Es wäre eine einmalige Chance für den ganzen Kontinent, vor dem Hintergrund, dass es in Europa nur noch wenige vergleichbare Wildgebiete gibt, in denen die Natur das Sagen hat. Die bewaldeten Schluchten und bis zu 2500 Meter hohen Gipfel des Făgăraş-Gebirges bilden eine der größten siedlungsfreien Zonen Mitteleuropas und beherbergen spektakulär vielfältige Lebensräume: Nadelwälder mit Feuchtgebieten, alpine Bergrücken und Wiesen sowie montane Zwergweiden-, Ebereschen- und Hängebirkenwälder, dazu Fichten, Weißtannen, Flatterulmen, Bergahorne und Rotbuchen an den tiefer gelegenen Hängen. Mehr als 1500 Pflanzenarten, viele davon endemisch, und seltene Vögel wie Steinadler, Mauerläufer und Habichtskauz sind hier ebenso anzutreffen wie Wildschweine, Wölfe, Luchse – sowie Eurasische Braunbären.

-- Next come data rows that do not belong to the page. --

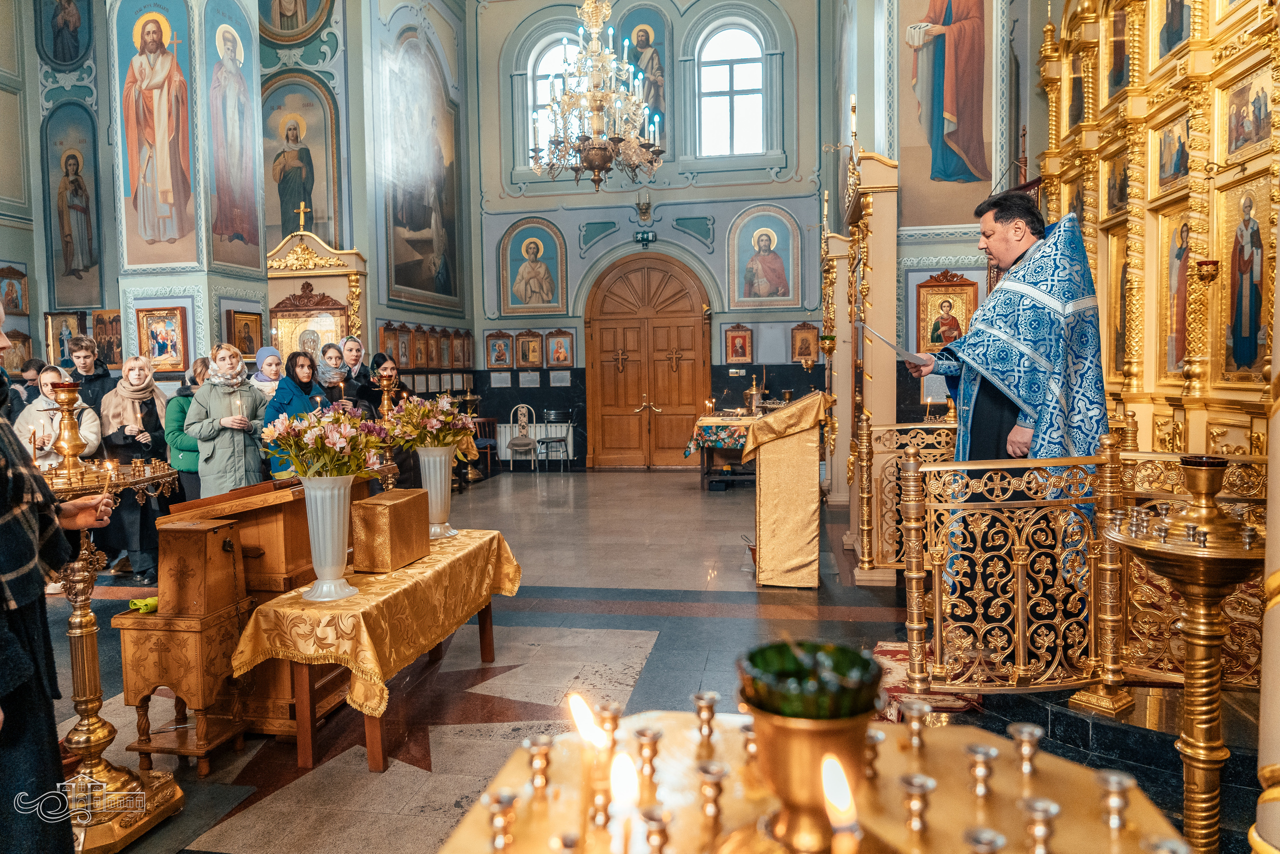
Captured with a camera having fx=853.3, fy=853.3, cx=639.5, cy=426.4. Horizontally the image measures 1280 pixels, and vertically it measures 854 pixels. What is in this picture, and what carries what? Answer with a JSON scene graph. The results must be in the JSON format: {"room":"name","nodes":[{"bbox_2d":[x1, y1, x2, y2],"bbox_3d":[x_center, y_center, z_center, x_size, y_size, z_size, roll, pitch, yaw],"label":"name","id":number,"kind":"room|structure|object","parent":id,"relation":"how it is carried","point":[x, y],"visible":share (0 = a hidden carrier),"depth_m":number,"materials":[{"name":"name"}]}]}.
{"room":"place of worship","nodes":[
{"label":"place of worship","id":0,"kind":"room"},
{"bbox_2d":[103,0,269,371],"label":"pillar","id":1,"kind":"structure","parent":0,"point":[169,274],"depth_m":7.98,"materials":[{"name":"blue paint"}]},
{"bbox_2d":[116,0,197,267],"bbox_3d":[-4.403,-2.699,7.785,0.850,2.426,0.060,0,3,10],"label":"saint painting","id":2,"kind":"object","parent":1,"relation":"attached to","point":[159,212],"visible":0.99,"depth_m":7.76,"materials":[{"name":"multicoloured paint"}]},
{"bbox_2d":[135,305,188,371],"bbox_3d":[-4.343,-0.781,7.768,0.428,0.563,0.124,0,3,10],"label":"framed icon","id":3,"kind":"object","parent":1,"relation":"attached to","point":[154,352],"visible":0.99,"depth_m":7.77},
{"bbox_2d":[203,1,261,269],"bbox_3d":[-3.890,-2.740,8.158,0.038,2.406,0.969,0,3,10],"label":"icon painting","id":4,"kind":"object","parent":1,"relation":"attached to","point":[239,120],"visible":0.98,"depth_m":8.12,"materials":[{"name":"multicoloured paint"}]},
{"bbox_2d":[11,0,480,398],"bbox_3d":[-4.133,-2.213,7.374,0.833,6.257,11.344,0,3,10],"label":"left wall","id":5,"kind":"structure","parent":0,"point":[374,314],"depth_m":8.12,"materials":[{"name":"paint"}]},
{"bbox_2d":[0,265,28,316],"bbox_3d":[-6.529,-1.395,8.834,0.080,0.511,0.410,0,3,10],"label":"framed icon","id":6,"kind":"object","parent":5,"relation":"attached to","point":[18,307],"visible":0.99,"depth_m":8.88},
{"bbox_2d":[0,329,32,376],"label":"icon","id":7,"kind":"object","parent":5,"relation":"attached to","point":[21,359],"visible":0.76,"depth_m":8.97},
{"bbox_2d":[35,0,93,68],"bbox_3d":[-6.548,-4.775,9.685,0.691,1.459,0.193,0,3,10],"label":"icon painting","id":8,"kind":"object","parent":5,"relation":"attached to","point":[71,55],"visible":0.98,"depth_m":9.69,"materials":[{"name":"blue paint"}]},
{"bbox_2d":[43,310,86,365],"bbox_3d":[-6.294,-0.915,9.358,0.421,0.655,0.245,0,3,10],"label":"icon","id":9,"kind":"object","parent":5,"relation":"attached to","point":[76,329],"visible":0.78,"depth_m":9.32,"materials":[{"name":"gold"}]},
{"bbox_2d":[43,102,106,313],"bbox_3d":[-6.651,-2.492,10.044,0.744,2.369,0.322,0,3,10],"label":"icon painting","id":10,"kind":"object","parent":5,"relation":"attached to","point":[78,302],"visible":0.98,"depth_m":10.01},
{"bbox_2d":[90,308,124,367],"bbox_3d":[-5.811,-0.933,9.339,0.449,0.646,0.170,0,3,10],"label":"icon","id":11,"kind":"object","parent":5,"relation":"attached to","point":[113,362],"visible":0.72,"depth_m":9.31},
{"bbox_2d":[226,309,263,358],"bbox_3d":[-4.007,-0.922,8.653,0.100,0.464,0.475,0,3,10],"label":"icon","id":12,"kind":"object","parent":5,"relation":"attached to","point":[244,337],"visible":0.94,"depth_m":8.65,"materials":[{"name":"gold wood"}]},
{"bbox_2d":[258,0,335,44],"bbox_3d":[-4.239,-5.453,10.262,1.127,1.770,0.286,0,3,10],"label":"icon painting","id":13,"kind":"object","parent":5,"relation":"attached to","point":[299,38],"visible":0.98,"depth_m":10.31,"materials":[{"name":"paint"}]},
{"bbox_2d":[260,72,340,247],"bbox_3d":[-4.362,-3.218,10.808,1.262,2.425,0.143,0,3,10],"label":"icon painting","id":14,"kind":"object","parent":5,"relation":"attached to","point":[299,200],"visible":0.87,"depth_m":10.77,"materials":[{"name":"multicoloured paint"}]},
{"bbox_2d":[383,27,463,314],"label":"large icon","id":15,"kind":"object","parent":5,"relation":"attached to","point":[417,227],"visible":0.98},
{"bbox_2d":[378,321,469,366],"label":"icon","id":16,"kind":"object","parent":5,"relation":"attached to","point":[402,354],"visible":0.95,"depth_m":11.78,"materials":[{"name":"brown wood"}]},
{"bbox_2d":[530,0,665,191],"bbox_3d":[-0.380,-3.511,7.186,1.130,3.056,1.136,0,3,10],"label":"chandelier","id":17,"kind":"object","parent":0,"point":[592,153],"visible":0.99,"depth_m":7.13,"materials":[{"name":"gold metal"}]},
{"bbox_2d":[25,464,1254,853],"bbox_3d":[-0.426,1.125,5.581,6.849,0.145,10.292,0,3,10],"label":"floor","id":18,"kind":"structure","parent":0,"point":[862,623],"depth_m":4.10,"materials":[{"name":"stone"}]},
{"bbox_2d":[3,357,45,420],"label":"person","id":19,"kind":"object","parent":18,"relation":"on","point":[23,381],"visible":0.32,"depth_m":7.52},
{"bbox_2d":[13,363,101,467],"bbox_3d":[-3.989,0.311,5.883,0.522,1.367,0.546,-1,3,-9],"label":"woman","id":20,"kind":"object","parent":18,"relation":"on","point":[38,416],"visible":0.41,"depth_m":5.83},
{"bbox_2d":[0,289,114,851],"bbox_3d":[-1.595,0.419,1.941,0.751,1.728,0.700,-2,3,-17],"label":"person","id":21,"kind":"object","parent":18,"relation":"on","point":[18,653],"visible":0.95,"depth_m":1.94},
{"bbox_2d":[66,333,114,412],"bbox_3d":[-4.468,0.055,6.967,0.468,1.511,0.463,0,3,10],"label":"man","id":22,"kind":"object","parent":18,"relation":"on","point":[101,381],"visible":0.39,"depth_m":6.88},
{"bbox_2d":[42,450,187,853],"bbox_3d":[-1.803,0.626,2.777,0.600,1.383,0.609,0,3,10],"label":"candle stand","id":23,"kind":"object","parent":18,"relation":"on","point":[78,618],"visible":0.7,"depth_m":2.74,"materials":[{"name":"gold metal"}]},
{"bbox_2d":[46,378,86,473],"bbox_3d":[-2.000,0.002,2.977,0.138,0.321,0.134,0,3,10],"label":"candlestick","id":24,"kind":"object","parent":23,"relation":"on","point":[71,391],"visible":0.99,"depth_m":2.96,"materials":[{"name":"gold metal"}]},
{"bbox_2d":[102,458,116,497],"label":"candle","id":25,"kind":"object","parent":23,"relation":"on","point":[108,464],"visible":0.89,"depth_m":2.80,"materials":[{"name":"wax"}]},
{"bbox_2d":[99,354,170,580],"bbox_3d":[-3.604,0.321,6.088,0.505,1.482,0.567,-1,3,-2],"label":"woman","id":26,"kind":"object","parent":18,"relation":"on","point":[159,424],"visible":0.67,"depth_m":6.01},
{"bbox_2d":[114,602,252,772],"bbox_3d":[-1.730,0.992,3.295,0.377,0.563,0.372,0,3,10],"label":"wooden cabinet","id":27,"kind":"object","parent":18,"relation":"on","point":[144,683],"visible":0.74,"depth_m":3.15,"materials":[{"name":"brown wood"}]},
{"bbox_2d":[129,596,159,613],"bbox_3d":[-1.853,0.669,3.221,0.116,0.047,0.102,0,3,10],"label":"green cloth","id":28,"kind":"object","parent":27,"relation":"on","point":[151,600],"visible":0.6,"depth_m":3.19,"materials":[{"name":"green fabric"}]},
{"bbox_2d":[154,518,249,616],"bbox_3d":[-1.676,0.527,3.275,0.255,0.318,0.265,0,3,10],"label":"wooden box","id":29,"kind":"object","parent":27,"relation":"on","point":[204,546],"visible":0.98,"depth_m":3.18,"materials":[{"name":"brown wood"}]},
{"bbox_2d":[163,357,210,503],"bbox_3d":[-3.367,0.295,6.484,0.465,1.467,0.500,0,3,10],"label":"woman","id":30,"kind":"object","parent":18,"relation":"on","point":[191,381],"visible":0.38,"depth_m":6.34},
{"bbox_2d":[184,343,268,495],"bbox_3d":[-2.966,0.228,6.176,0.535,1.543,0.563,1,4,24],"label":"woman","id":31,"kind":"object","parent":18,"relation":"on","point":[241,446],"visible":0.72,"depth_m":6.04},
{"bbox_2d":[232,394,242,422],"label":"candle","id":32,"kind":"object","parent":31,"relation":"in","point":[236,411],"visible":0.91,"depth_m":6.05,"materials":[{"name":"white wax"}]},
{"bbox_2d":[149,475,369,744],"bbox_3d":[-1.605,0.711,3.805,0.619,0.995,0.890,0,3,10],"label":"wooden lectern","id":33,"kind":"object","parent":18,"relation":"on","point":[259,508],"visible":0.48,"depth_m":3.46,"materials":[{"name":"brown wood"}]},
{"bbox_2d":[249,345,284,400],"bbox_3d":[-3.231,0.080,7.470,0.414,1.458,0.421,0,3,10],"label":"woman","id":34,"kind":"object","parent":18,"relation":"on","point":[269,372],"visible":0.32,"depth_m":7.42},
{"bbox_2d":[262,230,367,370],"bbox_3d":[-4.118,-0.795,10.477,1.559,3.032,1.030,0,3,10],"label":"icon stand","id":35,"kind":"object","parent":18,"relation":"on","point":[336,317],"visible":0.56,"depth_m":10.47,"materials":[{"name":"gold"}]},
{"bbox_2d":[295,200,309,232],"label":"cross","id":36,"kind":"object","parent":35,"relation":"on","point":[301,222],"visible":0.97,"depth_m":10.30,"materials":[{"name":"gold metal"}]},
{"bbox_2d":[314,340,355,403],"bbox_3d":[-2.728,0.013,7.613,0.449,1.393,0.488,0,3,10],"label":"woman","id":37,"kind":"object","parent":18,"relation":"on","point":[331,349],"visible":0.35,"depth_m":7.61},
{"bbox_2d":[337,336,374,402],"bbox_3d":[-2.648,0.004,7.876,0.409,1.535,0.469,0,3,10],"label":"woman","id":38,"kind":"object","parent":18,"relation":"on","point":[356,347],"visible":0.45,"depth_m":7.87},
{"bbox_2d":[240,532,519,772],"bbox_3d":[-1.054,0.918,3.804,0.648,0.586,1.674,0,3,10],"label":"table","id":39,"kind":"object","parent":18,"relation":"on","point":[489,643],"visible":0.65,"depth_m":3.16,"materials":[{"name":"wood"}]},
{"bbox_2d":[232,525,524,719],"bbox_3d":[-1.070,0.812,3.852,0.738,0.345,1.523,0,3,10],"label":"tablecloth","id":40,"kind":"object","parent":39,"relation":"on","point":[371,578],"visible":0.73,"depth_m":3.27,"materials":[{"name":"fabric"}]},
{"bbox_2d":[301,473,357,601],"bbox_3d":[-1.187,0.413,3.254,0.214,0.457,0.217,0,3,10],"label":"white vase","id":41,"kind":"object","parent":40,"relation":"on","point":[331,561],"visible":0.95,"depth_m":3.19,"materials":[{"name":"white ceramic"}]},
{"bbox_2d":[261,404,389,479],"bbox_3d":[-1.199,0.074,3.299,0.455,0.314,0.424,0,3,10],"label":"flower bouquet","id":42,"kind":"object","parent":41,"relation":"in","point":[296,454],"visible":0.94,"depth_m":3.23,"materials":[{"name":"plant"}]},
{"bbox_2d":[350,486,431,573],"bbox_3d":[-1.074,0.441,3.676,0.200,0.292,0.349,0,3,10],"label":"box","id":43,"kind":"object","parent":40,"relation":"on","point":[379,508],"visible":0.98,"depth_m":3.54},
{"bbox_2d":[415,444,457,539],"bbox_3d":[-1.009,0.323,4.217,0.209,0.451,0.210,0,3,10],"label":"white vase","id":44,"kind":"object","parent":40,"relation":"on","point":[447,469],"visible":0.9,"depth_m":4.15,"materials":[{"name":"white ceramic"}]},
{"bbox_2d":[380,392,477,450],"bbox_3d":[-1.028,-0.010,4.178,0.436,0.293,0.431,0,3,10],"label":"flower bouquet","id":45,"kind":"object","parent":44,"relation":"in","point":[449,416],"visible":0.88,"depth_m":4.11,"materials":[{"name":"plant"}]},
{"bbox_2d":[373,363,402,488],"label":"candlestick","id":46,"kind":"object","parent":18,"relation":"on","point":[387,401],"visible":0.64,"depth_m":4.95,"materials":[{"name":"gold metal"}]},
{"bbox_2d":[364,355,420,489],"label":"woman","id":47,"kind":"object","parent":18,"relation":"on","point":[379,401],"visible":0.45,"depth_m":6.97},
{"bbox_2d":[504,402,538,471],"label":"chair","id":48,"kind":"object","parent":18,"relation":"on","point":[512,441],"visible":0.99,"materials":[{"name":"metal"}]},
{"bbox_2d":[535,408,573,470],"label":"chair","id":49,"kind":"object","parent":18,"relation":"on","point":[547,439],"visible":0.99,"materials":[{"name":"metal"}]},
{"bbox_2d":[687,412,758,488],"bbox_3d":[1.343,0.311,10.480,1.368,0.829,1.236,0,3,10],"label":"altar table","id":50,"kind":"object","parent":18,"relation":"on","point":[705,474],"visible":0.53,"depth_m":10.08,"materials":[{"name":"multicoloured fabric"}]},
{"bbox_2d":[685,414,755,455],"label":"tablecloth","id":51,"kind":"object","parent":50,"relation":"on","point":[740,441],"visible":0.44,"depth_m":10.12,"materials":[{"name":"fabric"}]},
{"bbox_2d":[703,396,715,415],"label":"candle","id":52,"kind":"object","parent":51,"relation":"on","point":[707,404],"visible":0.99,"depth_m":10.61,"materials":[{"name":"wax"}]},
{"bbox_2d":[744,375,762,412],"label":"metal urn","id":53,"kind":"object","parent":51,"relation":"on","point":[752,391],"visible":0.99,"depth_m":10.37,"materials":[{"name":"gold metal"}]},
{"bbox_2d":[742,390,832,587],"bbox_3d":[1.031,0.384,5.993,0.637,1.251,1.128,0,3,10],"label":"lectern","id":54,"kind":"object","parent":18,"relation":"on","point":[805,543],"visible":0.99,"depth_m":5.54,"materials":[{"name":"gold fabric"}]},
{"bbox_2d":[439,698,1189,853],"bbox_3d":[0.181,0.776,0.941,0.862,0.730,0.837,0,3,10],"label":"candle stand","id":55,"kind":"object","parent":18,"relation":"on","point":[454,839],"visible":0.76,"depth_m":1.02,"materials":[{"name":"gold metal"}]},
{"bbox_2d":[565,692,611,838],"bbox_3d":[-0.049,0.340,0.814,0.047,0.159,0.046,0,3,10],"label":"candle","id":56,"kind":"object","parent":55,"relation":"in","point":[584,725],"visible":0.96,"depth_m":0.81,"materials":[{"name":"wax"}]},
{"bbox_2d":[609,749,640,849],"bbox_3d":[-0.014,0.364,0.770,0.035,0.150,0.034,0,3,10],"label":"candle","id":57,"kind":"object","parent":55,"relation":"on","point":[624,765],"visible":0.97,"depth_m":0.76,"materials":[{"name":"wax"}]},
{"bbox_2d":[737,639,883,850],"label":"oil lamp","id":58,"kind":"object","parent":55,"relation":"on","point":[775,735],"visible":0.93,"depth_m":0.78,"materials":[{"name":"metal"}]},
{"bbox_2d":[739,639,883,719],"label":"green bowl","id":59,"kind":"object","parent":58,"relation":"in","point":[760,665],"visible":0.84,"depth_m":0.83,"materials":[{"name":"green glass"}]},
{"bbox_2d":[820,753,859,851],"bbox_3d":[0.150,0.369,0.635,0.041,0.254,0.043,0,3,10],"label":"candle","id":60,"kind":"object","parent":55,"relation":"on","point":[840,804],"visible":0.99,"depth_m":0.63,"materials":[{"name":"wax"}]},
{"bbox_2d":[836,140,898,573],"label":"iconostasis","id":61,"kind":"object","parent":18,"relation":"on","point":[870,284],"visible":0.73,"depth_m":6.17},
{"bbox_2d":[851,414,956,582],"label":"railing","id":62,"kind":"object","parent":18,"relation":"on","point":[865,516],"visible":0.48,"depth_m":5.56,"materials":[{"name":"gold metal"}]},
{"bbox_2d":[872,640,983,714],"bbox_3d":[1.248,1.112,3.826,0.601,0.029,0.708,0,3,10],"label":"rug","id":63,"kind":"object","parent":18,"relation":"on","point":[898,688],"visible":0.28,"depth_m":3.69,"materials":[{"name":"red carpet"}]},
{"bbox_2d":[906,189,1109,598],"bbox_3d":[1.648,0.004,3.811,0.681,1.907,0.868,-3,4,-28],"label":"priest","id":64,"kind":"object","parent":18,"relation":"on","point":[1008,414],"visible":0.79,"depth_m":3.57},
{"bbox_2d":[856,321,933,367],"bbox_3d":[1.242,-0.386,4.107,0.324,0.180,0.349,-2,4,-24],"label":"paper","id":65,"kind":"object","parent":64,"relation":"in","point":[905,354],"visible":0.92,"depth_m":4.01,"materials":[{"name":"white paper"}]},
{"bbox_2d":[887,432,1272,706],"bbox_3d":[1.944,0.544,3.327,1.969,1.015,1.113,0,3,10],"label":"railing","id":66,"kind":"object","parent":18,"relation":"on","point":[938,615],"visible":0.72,"depth_m":3.31,"materials":[{"name":"gold metal"}]},
{"bbox_2d":[1030,0,1279,462],"bbox_3d":[2.586,-0.910,4.021,0.781,4.003,2.957,0,3,10],"label":"iconostasis","id":67,"kind":"object","parent":18,"relation":"on","point":[1221,359],"visible":0.77,"depth_m":4.09,"materials":[{"name":"gold wood"}]},
{"bbox_2d":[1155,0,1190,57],"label":"icon","id":68,"kind":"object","parent":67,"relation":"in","point":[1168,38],"visible":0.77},
{"bbox_2d":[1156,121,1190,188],"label":"icon","id":69,"kind":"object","parent":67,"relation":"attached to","point":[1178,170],"visible":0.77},
{"bbox_2d":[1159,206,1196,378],"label":"icon","id":70,"kind":"object","parent":67,"relation":"in","point":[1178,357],"visible":0.7,"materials":[{"name":"paint"}]},
{"bbox_2d":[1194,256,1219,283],"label":"hanging lamp","id":71,"kind":"object","parent":67,"relation":"hanging from","point":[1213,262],"visible":0.88,"depth_m":3.79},
{"bbox_2d":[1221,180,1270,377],"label":"icon","id":72,"kind":"object","parent":67,"relation":"in","point":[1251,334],"visible":0.96,"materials":[{"name":"paint"}]},
{"bbox_2d":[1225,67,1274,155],"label":"icon","id":73,"kind":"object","parent":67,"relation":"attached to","point":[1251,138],"visible":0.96,"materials":[{"name":"paint"}]},
{"bbox_2d":[1112,459,1260,851],"bbox_3d":[1.420,0.654,2.163,0.471,1.140,0.468,0,3,10],"label":"candle stand","id":74,"kind":"object","parent":18,"relation":"on","point":[1206,571],"visible":0.96,"depth_m":2.12,"materials":[{"name":"gold metal"}]},
{"bbox_2d":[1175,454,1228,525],"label":"oil lamp","id":75,"kind":"object","parent":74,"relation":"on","point":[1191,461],"visible":0.99,"depth_m":2.16,"materials":[{"name":"gold metal"}]},
{"bbox_2d":[465,0,837,470],"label":"back wall","id":76,"kind":"structure","parent":0,"point":[609,240],"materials":[{"name":"paint"}]},
{"bbox_2d":[485,332,514,368],"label":"framed icon","id":77,"kind":"object","parent":76,"relation":"attached to","point":[502,352],"visible":0.98,"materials":[{"name":"brown"}]},
{"bbox_2d":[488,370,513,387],"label":"paper","id":78,"kind":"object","parent":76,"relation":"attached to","point":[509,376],"visible":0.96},
{"bbox_2d":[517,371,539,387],"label":"wall plaque","id":79,"kind":"object","parent":76,"relation":"attached to","point":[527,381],"visible":0.96,"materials":[{"name":"white"}]},
{"bbox_2d":[516,330,543,366],"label":"framed icon","id":80,"kind":"object","parent":76,"relation":"attached to","point":[532,344],"visible":0.97,"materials":[{"name":"gold"}]},
{"bbox_2d":[499,217,567,315],"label":"icon","id":81,"kind":"object","parent":76,"relation":"attached to","point":[547,302],"visible":0.98,"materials":[{"name":"paint"}]},
{"bbox_2d":[496,422,576,459],"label":"radiator","id":82,"kind":"object","parent":76,"relation":"attached to","point":[507,431],"visible":0.6,"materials":[{"name":"white metal"}]},
{"bbox_2d":[525,32,578,149],"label":"arched window","id":83,"kind":"structure","parent":76,"relation":"in","point":[542,83],"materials":[{"name":"white glass"}]},
{"bbox_2d":[545,330,574,367],"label":"framed icon","id":84,"kind":"object","parent":76,"relation":"attached to","point":[562,359],"visible":0.98,"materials":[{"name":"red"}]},
{"bbox_2d":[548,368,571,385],"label":"paper","id":85,"kind":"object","parent":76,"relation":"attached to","point":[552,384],"visible":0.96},
{"bbox_2d":[617,11,668,134],"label":"icon","id":86,"kind":"object","parent":76,"relation":"attached to","point":[645,70],"visible":0.65,"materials":[{"name":"paint"}]},
{"bbox_2d":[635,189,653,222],"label":"wall lamp","id":87,"kind":"object","parent":76,"relation":"attached to","point":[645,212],"visible":0.98,"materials":[{"name":"gold metal"}]},
{"bbox_2d":[634,229,656,245],"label":"exit sign","id":88,"kind":"object","parent":76,"relation":"attached to","point":[642,237],"visible":0.99,"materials":[{"name":"black"}]},
{"bbox_2d":[586,252,710,467],"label":"wooden door","id":89,"kind":"structure","parent":76,"relation":"in","point":[692,322],"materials":[{"name":"brown wood"}]},
{"bbox_2d":[697,19,764,157],"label":"window","id":90,"kind":"structure","parent":76,"relation":"in","point":[712,51],"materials":[{"name":"white glass"}]},
{"bbox_2d":[724,323,752,362],"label":"framed icon","id":91,"kind":"object","parent":76,"relation":"attached to","point":[735,349],"visible":0.98,"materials":[{"name":"red"}]},
{"bbox_2d":[728,203,802,311],"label":"icon","id":92,"kind":"object","parent":76,"relation":"attached to","point":[770,277],"visible":0.98,"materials":[{"name":"paint"}]},
{"bbox_2d":[790,321,819,363],"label":"framed icon","id":93,"kind":"object","parent":76,"relation":"attached to","point":[807,344],"visible":0.97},
{"bbox_2d":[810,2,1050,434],"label":"right wall","id":94,"kind":"structure","parent":0,"point":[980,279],"depth_m":6.66,"materials":[{"name":"paint"}]},
{"bbox_2d":[896,0,994,226],"bbox_3d":[2.711,-3.178,7.533,0.999,2.935,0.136,0,3,10],"label":"saint painting","id":95,"kind":"object","parent":94,"relation":"attached to","point":[960,135],"visible":0.99,"depth_m":7.53,"materials":[{"name":"paint"}]},
{"bbox_2d":[915,270,978,352],"bbox_3d":[2.604,-0.915,7.250,0.488,0.717,0.147,0,3,10],"label":"framed icon","id":96,"kind":"object","parent":94,"relation":"attached to","point":[965,284],"visible":0.82,"depth_m":7.24}
]}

Keine Angst vor Mensch und Hund – und umso schlauer
Sulicăs Aufgabe ist es, zur Beilegung von Wildtierkonflikten in den Städten und Dörfern beizutragen, die im Umfeld des Projektgebiets liegen. Er hat kaum geschlafen. „Dieser Bär hat in den letzten vier Tagen elf Schweine gerissen“, berichtet er. „Noch schlimmer ist aber, dass er keine Angst vor Menschen oder Hunden zeigt. Und er ist schlau. Er kommt nie zweimal an denselben Ort.“
Für Sulică, einen von 149 Mitarbeitern von Conservation Carpathia und aus der Region gebürtig, steht der Traum von einem Nationalpark auf dem Spiel. Im Sommer 2023 gab es binnen zwei Monaten mehrere Dutzend Begegnungen zwischen Mensch und Bär. Ein tierischer Serientäter, auch bekannt als imobiliaru („Immobilienbär“), weil er in Häuser einbrach und Lebensmittel aus Kühlschränken stahl, wurde kürzlich eingeschläfert. „Wir werden danach beurteilt, wie wir mit diesem Problem umgehen“, sagt Sulică.